_Supplied text_:

- Official series poster
- Thai: Endless Love – รักหมดใจ
- Genre: Romance; Drama;
- Created by: GMMTV
- Based on: Endless Love (2010 Taiwanese TV series)
- Directed by: Ekkasit Trakulkasemsuk
- Starring: Thanat Lowkhunsombat; Violette Wautier;
- Country of origin: Thailand
- Original language: Thai
- No. of episodes: 15

Production
- Running time: 50 minutes
- Production companies: GMMTV; Keng Kwang Kang;

Original release
- Network: GMM 25; LINE TV;
- Release: 11 August – 17 November 2019

= Endless Love (2019 TV series) =

2019 Thai television series

Endless Love (Endless Love – รักหมดใจ; Endless Love – rtgs) is a 2019 Thai television series adaptation of the 2010 Taiwanese drama of the same title "Endless Love", starring Thanat Lowkhunsombat (Lee) and Violette Wautier.

_List of tasks_:
- A) In the text on the 2019 Thai series, write out the stretch from "Endless Love (Endless" through "and Violette Wautier.", substituting "remake" for "adaptation".
- B) Identify every company or television network named in the text on the 2019 Thai series.
- C) According to the text on the 2019 Thai series, who directed the series?

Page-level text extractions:
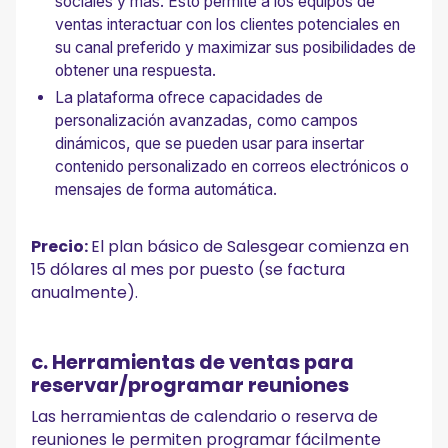
sociales y más. Esto permite a los equipos de
ventas interactuar con los clientes potenciales en
su canal preferido y maximizar sus posibilidades de
obtener una respuesta.
La plataforma ofrece capacidades de
personalización avanzadas, como campos
dinámicos, que se pueden usar para insertar
contenido personalizado en correos electrónicos o
mensajes de forma automática.
Precio:
El plan básico de Salesgear comienza en
15 dólares al mes por puesto (se factura
anualmente).
c. Herramientas de ventas para
reservar/programar reuniones
Las herramientas de calendario o reserva de
reuniones le permiten programar fácilmente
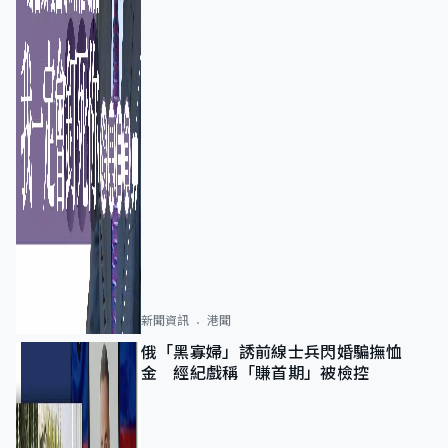
新聞資訊
港聞
俄「黑寡婦」誘前線士兵閃婚騙撫恤
金 經紀戲稱「賺首期」被檢控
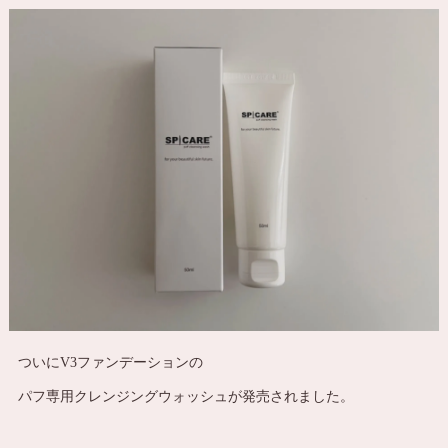
ついにV3ファンデーションの
パフ専用クレンジングウォッシュが発売されました。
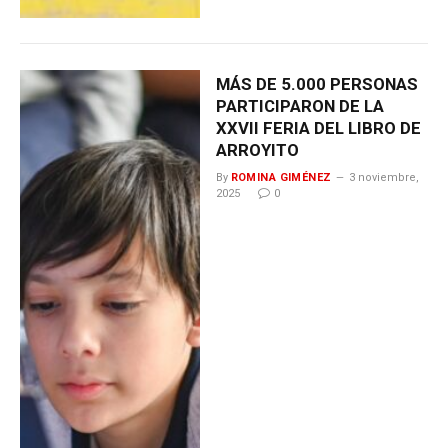
MÁS DE 5.000 PERSONAS
PARTICIPARON DE LA
XXVII FERIA DEL LIBRO DE
ARROYITO
By
ROMINA GIMÉNEZ
3 noviembre,
2025
0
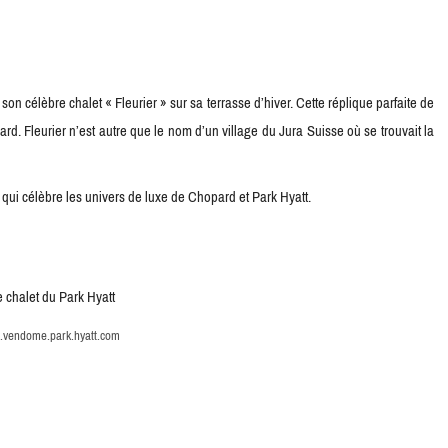
on célèbre chalet « Fleurier » sur sa terrasse d’hiver. Cette réplique parfaite de
rd. Fleurier n’est autre que le nom d’un village du Jura Suisse où se trouvait la
 qui célèbre les univers de luxe de Chopard et Park Hyatt.
.vendome.park.hyatt.com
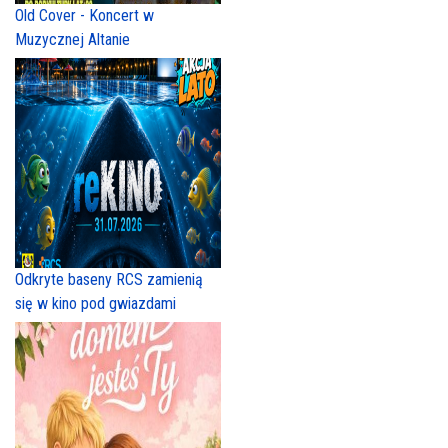
Old Cover - Koncert w
Muzycznej Altanie
Odkryte baseny RCS zamienią
się w kino pod gwiazdami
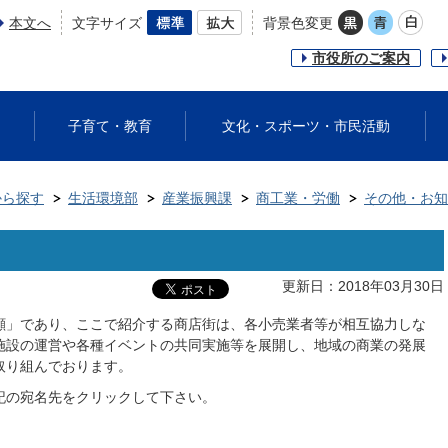
本文へ
文字サイズ
背景色変更
市役所のご案内
子育て・教育
文化・スポーツ・市民活動
から探す
生活環境部
産業振興課
商工業・労働
その他・お知
更新日：2018年03月30日
顔」であり、ここで紹介する商店街は、各小売業者等が相互協力しな
施設の運営や各種イベントの共同実施等を展開し、地域の商業の発展
取り組んでおります。
記の宛名先をクリックして下さい。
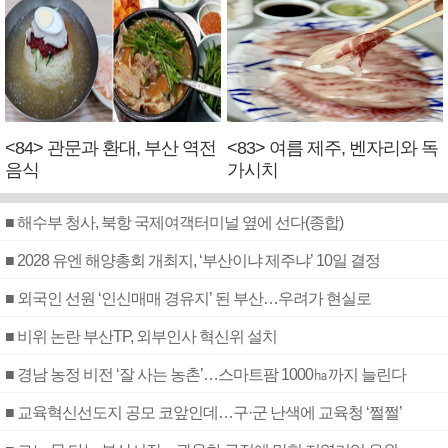
<84> 관문과 환대, 부산 역전
<83> 여름 제주, 벤자리와 독
음식
가시치
■ 해수부 청사, 북항 국제여객터미널 옆에 선다(종합)
■ 2028 유엔 해양총회 개최지, ‘부산이냐 제주냐’ 10일 결정
■ 외국인 선원 ‘인신매매 경유지’ 된 부산…우려가 현실로
■ 비위 논란 부산TP, 외부인사 혁신위 설치
■ 경남 농정 비전 ‘잘 사는 농촌’…스마트팜 1000㏊까지 늘린다
■ 교육혁신선도지 공모 코앞인데…구·군 난색에 교육청 ‘쩔쩔’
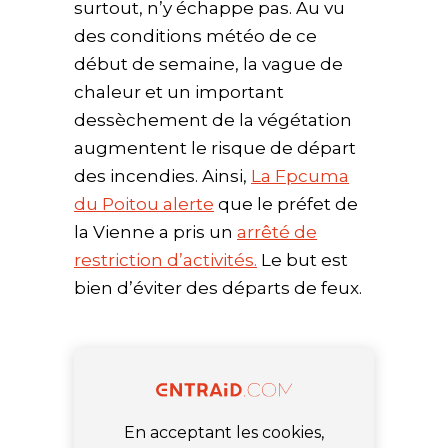
surtout, n’y échappe pas. Au vu
des conditions météo de ce
début de semaine, la vague de
chaleur et un important
dessèchement de la végétation
augmentent le risque de départ
des incendies. Ainsi,
La Fpcuma
du Poitou alerte
que le préfet de
la Vienne a pris un
arrêté de
restriction d’activités.
Le but est
bien d’éviter des départs de feux.
En acceptant les cookies,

_Answers for the tasks_:
- A)
Endless Love (Endless Love – รักหมดใจ; Endless Love – rtgs) is a 2019 Thai television series remake of the 2010 Taiwanese drama of the same title "Endless Love", starring Thanat Lowkhunsombat (Lee) and Violette Wautier.

- B) GMMTV, Keng Kwang Kang, GMM 25, LINE TV

- C) Ekkasit Trakulkasemsuk